13.5.2 Problem (6 points)
 Download the
Lab1_data.xlsx
data file. This file contains fake data for a 2x3x2 repeated measures design, for 10 participants. The data is in wide format. Here is the link.
https://github.com/CrumpLab/rstatsmethods/raw/master/vignettes/Stats2/Lab1_data.xlsx
Your task is to convert the data to long format, and store the longformat data in a data.frame or tibble.

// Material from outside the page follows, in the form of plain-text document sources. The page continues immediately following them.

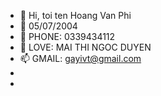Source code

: - 👋 Hi, toi ten Hoang Van Phi
- 👀 05/07/2004
- 🌱 PHONE: 0339434112
- 💞️ LOVE: MAI THI NGOC DUYEN
- 📫 GMAIL: gayivt@gmail.com
- [link]: https://www.facebook.com/COPYRIGHT.BY.HOWNG.VAN.PHI.FB
- 
<!---
Phi574/Phi574 is a ✨ special ✨ repository because its `README.md` (this file) appears on your GitHub profile.
You can click the Preview link to take a look at your changes.
--->
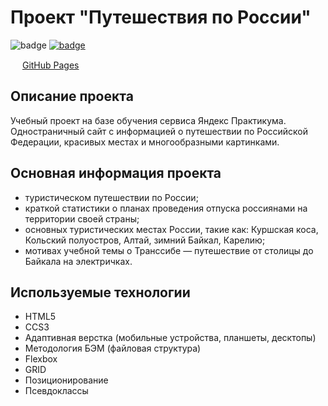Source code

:# Проект "Путешествия по России"  
![badge](https://img.shields.io/badge/Technologies-HTML5-orange) [![badge](https://img.shields.io/badge/Technologies-CSS3-blue)](https://www.w3.org/Style/CSS/#specs)

<img src="https://i.imgur.com/rdim1pk.png" width="15px"> [GitHub Pages](https://olegano123.github.io/russian-travel/)

## Описание проекта
Учебный проект на базе обучения сервиса Яндекс Практикума. Одностраничный сайт с информацией о путешествии по Российской Федерации, красивых местах и многообразными картинками.

## Основная информация проекта

+ туристическом путешествии по России;
+ краткой статистики о планах проведения отпуска россиянами на территории своей страны;
+ основных туристических местах России, такие как: Куршская коса, Кольский полуостров, Алтай, зимний Байкал, Карелию;
+ мотивах учебной темы о Транссибе — путешествие от столицы до Байкала на электричках.

## Используемые технологии

+ HTML5
+ CCS3
+ Адаптивная верстка (мобильные устройства, планшеты, десктопы)
+ Методология БЭМ (файловая структура)
+ Flexbox
+ GRID
+ Позиционирование
+ Псевдоклассы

Print out some of the longform data in your lab1.Rmd, to show that you did make the appropriate conversion. For extra fun, show two different ways to solve the problem.
If you need to modify the excel by hand to help you solve the problem that is OK, just make a note of it in your lab work.